Initially, you have w capital. When you finish a project, you will obtain its pure profit and the profit will be added to your total capital.

Pick a list of at most k distinct projects from given projects to maximize your final capital, and return the final maximized capital.

The answer is guaranteed to fit in a 32-bit signed integer.

Example 1:

Input: k = 2, w = 0, profits = [1,2,3], capital = [0,1,1]
Output: 4
Explanation: Since your initial capital is 0, you can only start the project indexed 0.
After finishing it you will obtain profit 1 and your capital becomes 1.
With capital 1, you can either start the project indexed 1 or the project indexed 2.
Since you can choose at most 2 projects, you need to finish the project indexed 2 to get the maximum capital.
Therefore, output the final maximized capital, which is 0 + 1 + 3 =

Brief Solution Summary

The problem is to find the k most valuable projects that maximize profit while minimizing capital investment before an IPO. At each stage, we want to choose the project that costs the least but yields the most profit. To achieve this, we start by creating a min heap with all the capital values. This brings the least capital-intensive projects to the top. We need to ensure that, at each iteration , the projects we choose meet the available capital. We add all the items that meet our capital requirements to a max heap — called the profit heap — where we use the profit to determine the order. At each iteration, the profit heap will contain feasible projects at the capital level, and we will select the most profitable one. We add that project to our available capital. If, at any time, we have projects that exceed our available capital requirement, we break the loop.

Leetcode

Implementation

To find the project with the lowest value available to us, we add all the capital values into a min heap.


capitalHeap = []
profitHeap = []


minCapitalHeap = [(capital[i],i) for i in range(len(capital))]
heapify(minCapitalHeap)

Finding the 'k' best projects—We iterate 'k' times and select the best project to be executed at each iteration. We prioritize projects with the best capital-to-profit ratio.

for _ in range(k):

We pop all the projects that can be done with the available capital at that iterations.

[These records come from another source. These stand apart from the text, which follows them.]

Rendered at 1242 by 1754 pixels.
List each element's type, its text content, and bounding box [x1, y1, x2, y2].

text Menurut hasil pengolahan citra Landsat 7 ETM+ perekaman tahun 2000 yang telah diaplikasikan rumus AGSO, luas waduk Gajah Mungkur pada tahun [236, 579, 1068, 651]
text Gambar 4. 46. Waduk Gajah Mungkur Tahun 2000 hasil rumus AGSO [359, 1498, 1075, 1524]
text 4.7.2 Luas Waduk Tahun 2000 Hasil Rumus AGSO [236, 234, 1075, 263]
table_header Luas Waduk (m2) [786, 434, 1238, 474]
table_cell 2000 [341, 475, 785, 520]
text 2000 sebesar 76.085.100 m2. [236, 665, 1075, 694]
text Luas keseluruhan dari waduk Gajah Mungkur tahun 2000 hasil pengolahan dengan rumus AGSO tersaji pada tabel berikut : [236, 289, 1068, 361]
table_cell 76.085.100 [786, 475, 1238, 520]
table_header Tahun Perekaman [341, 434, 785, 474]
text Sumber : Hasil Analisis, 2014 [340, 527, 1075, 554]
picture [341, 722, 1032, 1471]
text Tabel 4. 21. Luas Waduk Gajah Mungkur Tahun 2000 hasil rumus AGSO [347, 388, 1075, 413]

while capitalHeap and capitalHeap[0][0] <= availableCapital:

When popping from a capitalHeap (min heap), we select projects that require the least amount of capital, they fit within our capital constraints (based on the while loop)
After extracting the capital of a project, we simultaneously add the corresponding profit value to our profit heap (max heap) by matching the index of the project that was popped from our capital heap. Thus, the profit heap will contain all profit values of the projects that can be done at that iteration with the available capital.

capital, i = heappop(capitalHeap)
heappush(profitHeap, (-profits[i], i))

The remaining projects that meet the capital requirements will still be inside the min heap, waiting to be popped out at the next iteration.

We only need to choose the project with the highest profit. Using a max heap, we can easily achieve this by popping the top element.

availableCapital += -heappop(profitHeap)[0]

If we cannot add any projects to the profit heap at any point due to a lack of funds, we immediately break the loop.

if not profitHeap:
  break

Code

from heapq import *

class Solution:
    def findMaximizedCapital(self, k: int, w: int, profits: List[int], capital: List[int]) -> int:
        capitalHeap = []
        profitHeap = []

        capitalHeap = [(capital[i],i) for i in range(len(capital))]
        heapify(capitalHeap)

        # Finding 'k' best projects
        availableCapital = w
        for _ in range(k):
            
            while capitalHeap and capitalHeap[0][0] <= availableCapital:
                capital, i = heappop(capitalHeap)
                heappush(profitHeap, (-profits[i], i))

            
            if not profitHeap:
                break

            # Add the profit from project with the maximum profit
            availableCapital += -heappop(profitHeap)[0]

        return availableCapital

Complexities

Time O(NlogN)

Space O(n)

Why not use O(KlogN) since we will only be popping k times from the profit heap?

The reason it is O(NlogN) is due to the cost incurred while switching from the capital heap to the profit heap. We might have to pop and push N times at most.

k = 1
w = 1
profits =[1,1,1,1,1,1,1,1,1]
capital =[1,1,1,1,1,1,1,1,1]

while capitalHeap and capitalHeap[0][0] <= availableCapital:
    capital, i = heappop(capitalHeap) # pop 
    heappush(profitHeap, (-profits[i], i)) # push